En uno de mis primeros romances, las citas eran muy aburridas pero las conversaciones telefónicas eran una experiencia fantástica, me enseñaba cosas nuevas, se reía con mis chistes e incluso compartíamos varias aficiones, tras un mes en estas circunstancias le dije a mi novio que era más platicador por teléfono y él me respondió que nunca lo había llamado.
Descubrí de un modo peculiar que el reconocimiento de voces, incluso en la actualidad, no es mi mejor talento, pues a raíz de un número equivocado había pasado varias tardes hablando con quien resultó ser un profesor de historia cuarentón (o eso me dijo) que no me sacó de mi error porque se sentía solo. Sobra decir que nada de lo que yo creía sobre mi galancito era real.

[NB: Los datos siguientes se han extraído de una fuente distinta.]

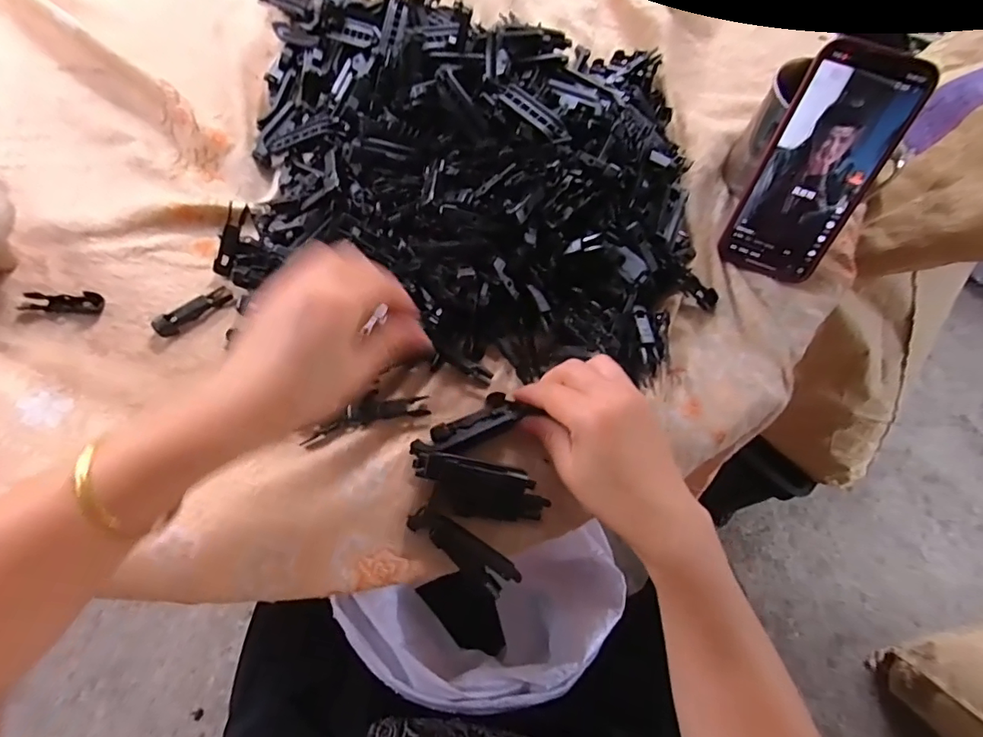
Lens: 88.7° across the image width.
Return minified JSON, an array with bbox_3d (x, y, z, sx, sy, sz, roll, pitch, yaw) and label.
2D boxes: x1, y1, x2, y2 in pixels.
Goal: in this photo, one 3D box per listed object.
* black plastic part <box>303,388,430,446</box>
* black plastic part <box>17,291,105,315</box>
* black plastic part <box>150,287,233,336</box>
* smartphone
[{"bbox_3d":[-0.087,0.031,0.345,0.085,0.012,0.021,-14,67,-8],"label":"black plastic part"},{"bbox_3d":[-0.315,-0.049,0.370,0.054,0.007,0.015,0,66,-2],"label":"black plastic part"},{"bbox_3d":[-0.221,-0.043,0.372,0.056,0.009,0.016,-38,72,-17],"label":"black plastic part"},{"bbox_3d":[0.238,-0.144,0.368,0.076,0.156,0.013,22,34,7],"label":"smartphone"}]

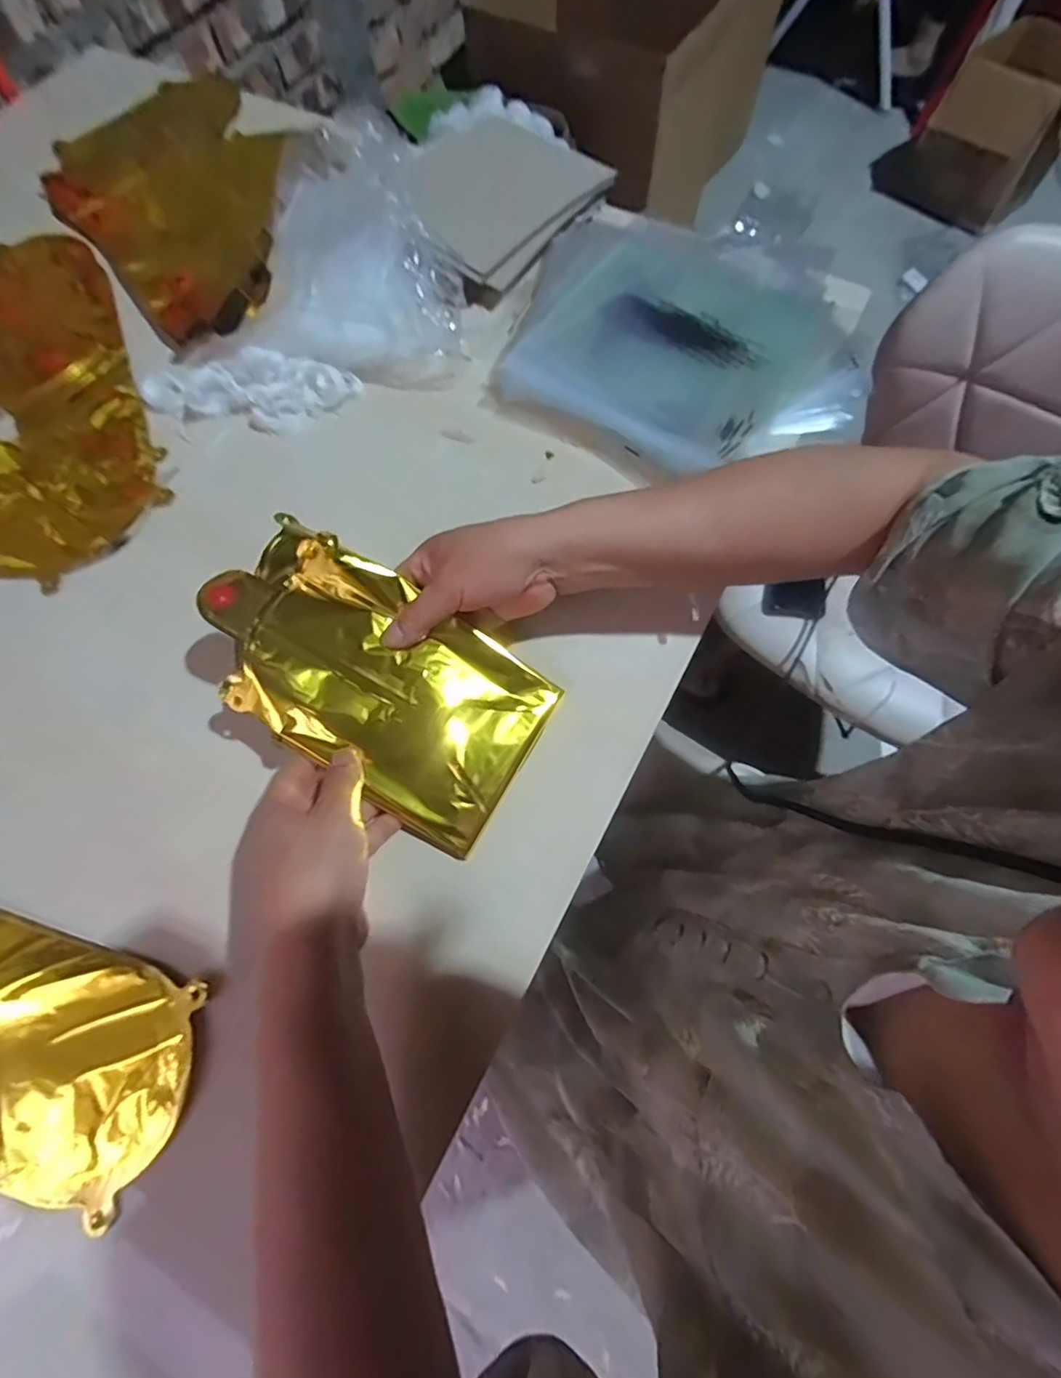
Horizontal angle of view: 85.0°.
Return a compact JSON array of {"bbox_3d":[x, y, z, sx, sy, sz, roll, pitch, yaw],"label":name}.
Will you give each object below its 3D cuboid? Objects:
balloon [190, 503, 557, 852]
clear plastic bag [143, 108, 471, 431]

Les cuento esto, porque contiene el ejemplo perfecto para lo que yo llamo el “síndrome del juicio autómata” en honor a Hoffman y su perturbador cuento “El hombre de arena” donde el protagonista se enamora de una especie de robot mudo ignorando todas las señales y advertencias y atribuyéndole características que solo existían en su cabeza una vez que su físico le había deslumbrado, dejando de lado a su prometida de carne y hueso.
Este síndrome, en su variante romántica, se presenta con mayor frecuencia en la adolescencia cuando solemos enamorarnos de famosos, de personas con las que nunca hemos hablado o de aquellos con los que aunque convivimos no conocemos en absoluto y se caracteriza por ser una concepción unilateral donde lo que creemos de los demás es mucho más importante que lo que son en realidad y nos basta para formarnos una opinión y tomar una línea de acción sobre ellos.

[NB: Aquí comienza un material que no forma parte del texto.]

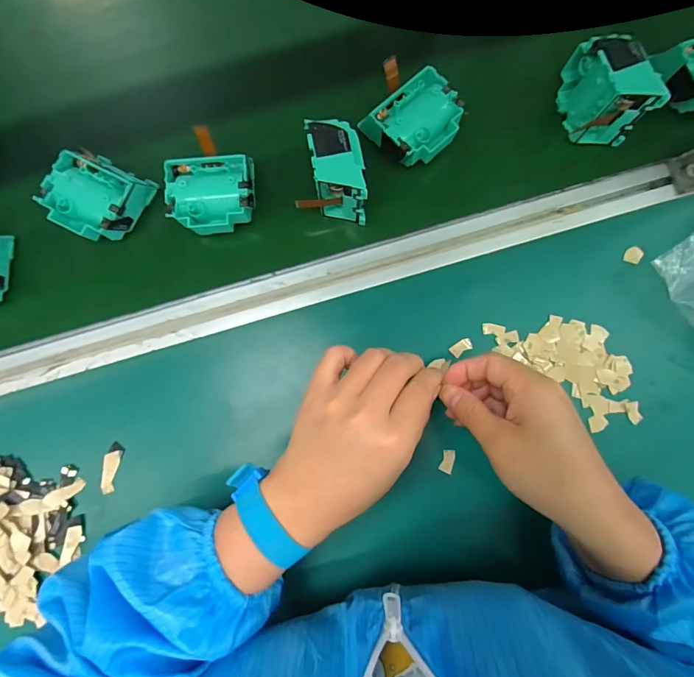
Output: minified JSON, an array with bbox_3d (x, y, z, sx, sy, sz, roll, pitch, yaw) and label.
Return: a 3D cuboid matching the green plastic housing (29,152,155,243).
[{"bbox_3d":[-0.234,-0.131,0.393,0.073,0.042,0.076,25,84,5],"label":"green plastic housing"}]

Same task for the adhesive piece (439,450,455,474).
[{"bbox_3d":[0.090,0.110,0.372,0.012,0.004,0.021,15,83,4],"label":"adhesive piece"}]

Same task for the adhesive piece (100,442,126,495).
[{"bbox_3d":[-0.214,0.118,0.377,0.014,0.004,0.044,10,83,4],"label":"adhesive piece"}]

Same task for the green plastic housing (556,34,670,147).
[{"bbox_3d":[0.229,-0.219,0.370,0.046,0.073,0.070,-7,82,1],"label":"green plastic housing"}]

Desgraciadamente estos juicios autómatas nos acompañan por el resto de nuestras vidas en otras formas menos amables siempre que juzgamos al resto con poca información y demasiada imaginación, discriminar a los demás por su apariencia, procedencia, preferencias o por rumores o frases fuera de contexto son claros ejemplos de ello.

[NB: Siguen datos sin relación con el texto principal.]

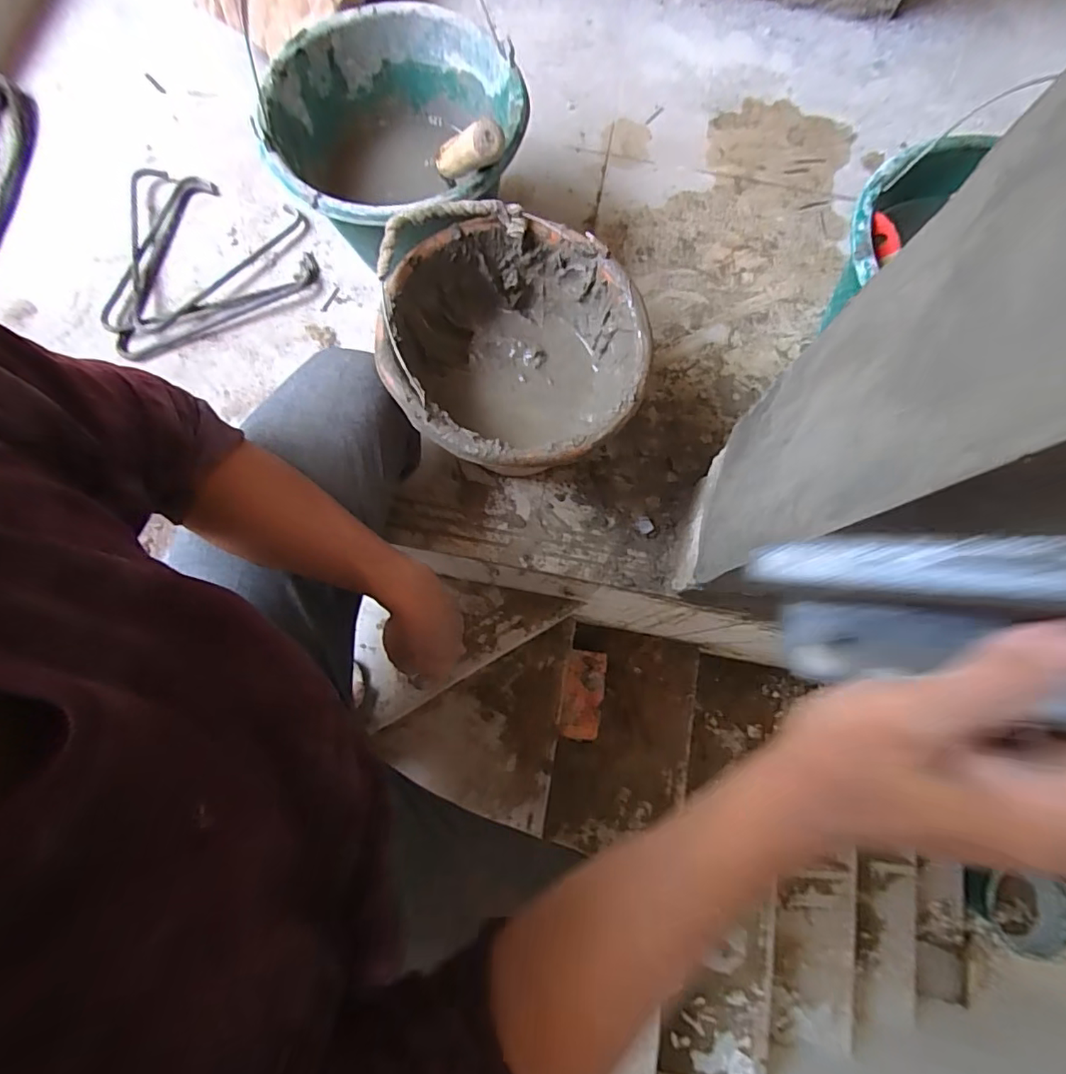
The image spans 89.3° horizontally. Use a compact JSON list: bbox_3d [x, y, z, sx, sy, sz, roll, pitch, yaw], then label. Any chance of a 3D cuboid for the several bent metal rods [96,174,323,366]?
[{"bbox_3d":[-0.429,-0.373,0.683,0.261,0.021,0.245,-28,79,-7],"label":"several bent metal rods"}]

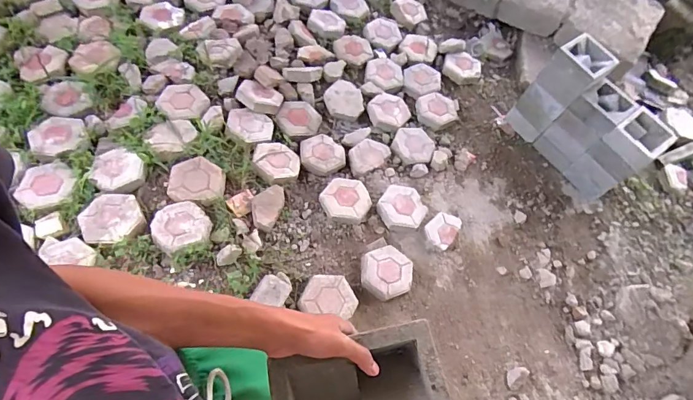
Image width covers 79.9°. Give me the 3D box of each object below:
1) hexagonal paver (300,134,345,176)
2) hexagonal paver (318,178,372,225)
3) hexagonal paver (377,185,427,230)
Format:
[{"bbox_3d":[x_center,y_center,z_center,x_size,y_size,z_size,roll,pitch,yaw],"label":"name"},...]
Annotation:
[{"bbox_3d":[-0.107,-0.214,1.878,0.201,0.051,0.212,-2,61,-11],"label":"hexagonal paver"},{"bbox_3d":[0.001,-0.001,1.755,0.207,0.058,0.206,28,60,6],"label":"hexagonal paver"},{"bbox_3d":[0.239,0.036,1.790,0.200,0.053,0.211,28,60,6],"label":"hexagonal paver"}]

Las características que le atribuimos a los demás, nos retratan como el más fiel de los espejos y ponen al descubierto lo que consideramos agradable o detestable y como estamos dispuestos a reaccionar ante esto. Cabe mencionar que este retrato es la única utilidad que le veo al juicio autómata, para el resto de la humanidad más vale quitarnos el espejo de enfrente y conocer al otro, rectificar los números telefónicos o cualquier dato tampoco está de más porque nunca falta el oportunista que obtiene beneficio de estas equivocaciones.